But after waiting 45 minutes so far, it feels like a non-terminating NP-complete process.
NP problems are still terminating but might take very long, and what OSGi needs to compute here is the Boolean satisfiability problem what is NP-hard as per todays knowledge.
I wonder if it could be useful to use some simpler heuristic to compute an approcimative solution first and check if it is worth to compute an exact solution using an exact algorithm, for cases that are expected to run long.
Depending in the problem one can be lucky and have good-natured problem-instances that can be solved (almost) optimal with heuristic algorithms that terminatr in polynomial time.
But all that has to be done in the Felix resolver.
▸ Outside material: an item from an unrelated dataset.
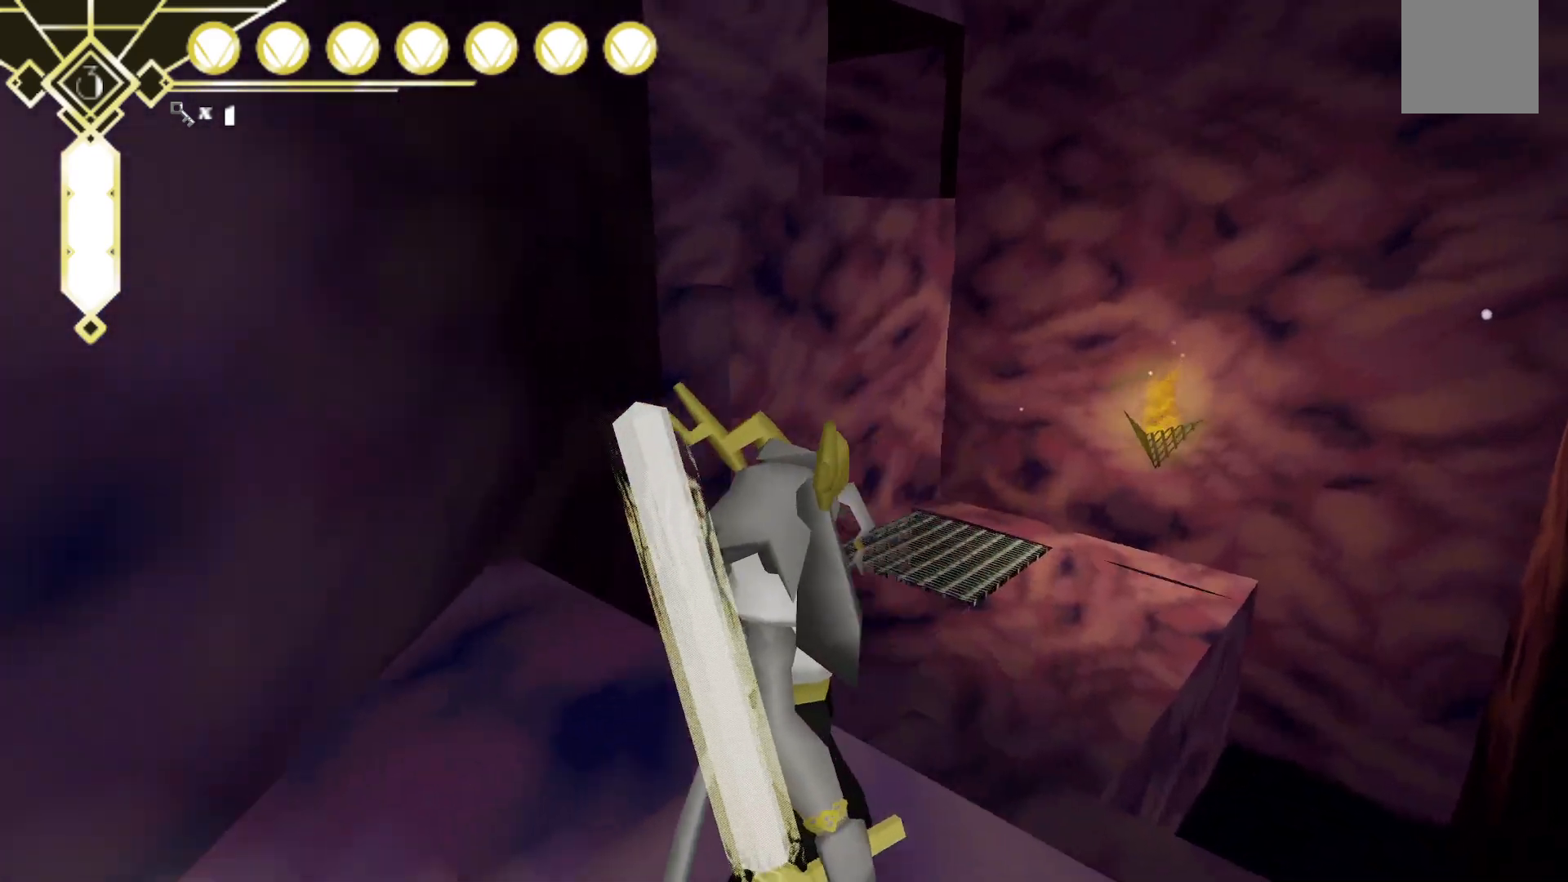
Gameplay with a controller (Xbox layout); each line is a JSON object with the inputs held at the frame after it (dt_ms = milliseconds from this image to that frame). "events" lists button and stick changes between this image and that frame as [ms after this image, input, new state], when the widget could be followed in between. Not read: L3 R3 SELECT.
{"dt_ms": 1000, "buttons": [], "left_stick": "center", "right_stick": "down-left", "events": [[50, "right_stick", "center"], [417, "right_stick", "up-left"], [433, "left_stick", "up-right"], [617, "left_stick", "center"], [950, "right_stick", "down-left"]]}
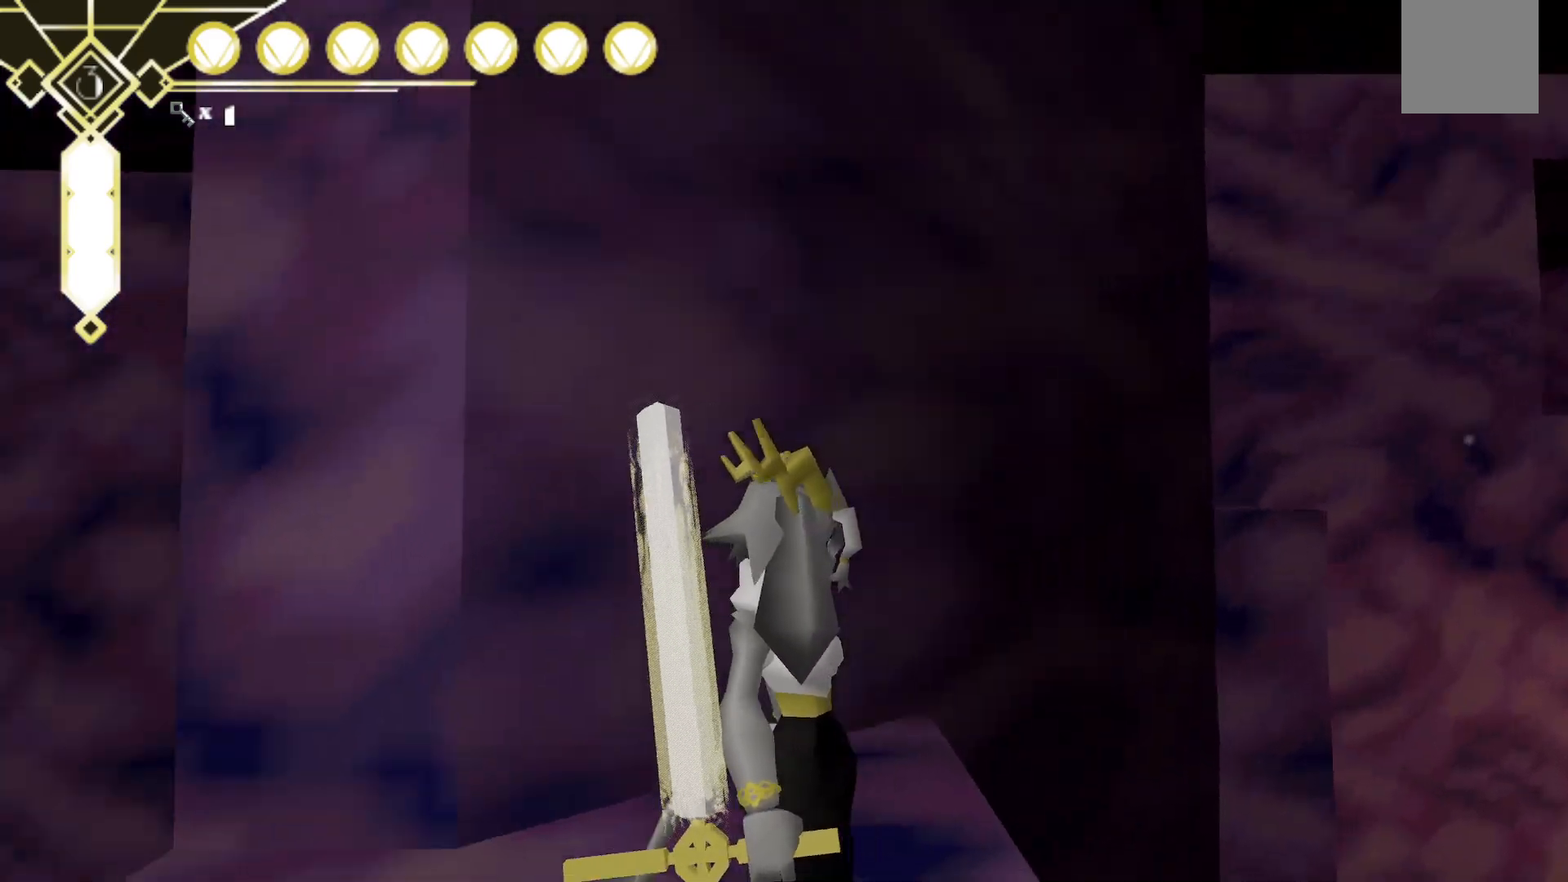
{"dt_ms": 500, "buttons": [], "left_stick": "center", "right_stick": "center", "events": [[83, "left_stick", "up-left"], [383, "left_stick", "center"], [450, "right_stick", "center"]]}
For now In think the quickest fix ist what Christoph suggested in https://github.com/eclipse-equinox/equinox/issues/84#issuecomment-1191254395.
Just in case someone is interested in the details some can be found here: https://github.com/eclipse/tycho/issues/213#issuecomment-920008047
I wonder if it could be useful to use some simpler heuristic to compute an approcimative solution first and check if it is worth to compute an exact solution using an exact algorithm, for cases that are expected to run long.
Solving the NP problem is considered a millennium problem rewarded by 1 million US $ so please let us know when you find a solution this might solve the "e have not enough developer resources" problem as well :-)
But all that has to be done in the Felix resolver.
Exactly, or Equinox needs to implement an own resolver, I have recommended a while back already to think about merging P2+Equinox resolver but that's nothing to solve in a few hours.
At least both (P2 and Felix) can compute a solution fast when you disable use-clauses, so it might we worth to first compute a solution that is not unique and then start with the non-unique solution.
The problem in general is, that for all "simple" problems this already terminates fast, and the "problematic ones" run slow, so one might end with a similar long runtime anyways. I already noted that LSP4J/LSP4E are giving a hard time to the resolver so it heavily depends on what you are using, there was one example with birt a while back, but I can't reproduce it with the current master (e.g. with -Dtycho.version=2.7.4 -Dtycho.equinox.resolver.uses=true -Dtycho.equinox.resolver.batch.size=10000
)
Four hours later, and still running:
"Start Level: Equinox Container: b75ed7a6-8ac6-4973-b0db-b15f20689f61" #44 daemon prio=5 os_prio=0 cpu=21477562.50ms elapsed=22382.75s tid=0x000001f6bb22b8f0 nid=0x9974 runnable [0x00000012618fd000]
java.lang.Thread.State: RUNNABLE
at org.apache.felix.resolver.util.OpenHashMapList.deepClone(OpenHashMapList.java:35)
at org.apache.felix.resolver.Candidates.copy(Candidates.java:1143)
at org.apache.felix.resolver.ResolverImpl.permuteUsedBlames(ResolverImpl.java:1598)
at org.apache.felix.resolver.ResolverImpl.checkPackageSpaceConsistency(ResolverImpl.java:1464)
at org.apache.felix.resolver.ResolverImpl.checkPackageSpaceConsistency(ResolverImpl.java:1524)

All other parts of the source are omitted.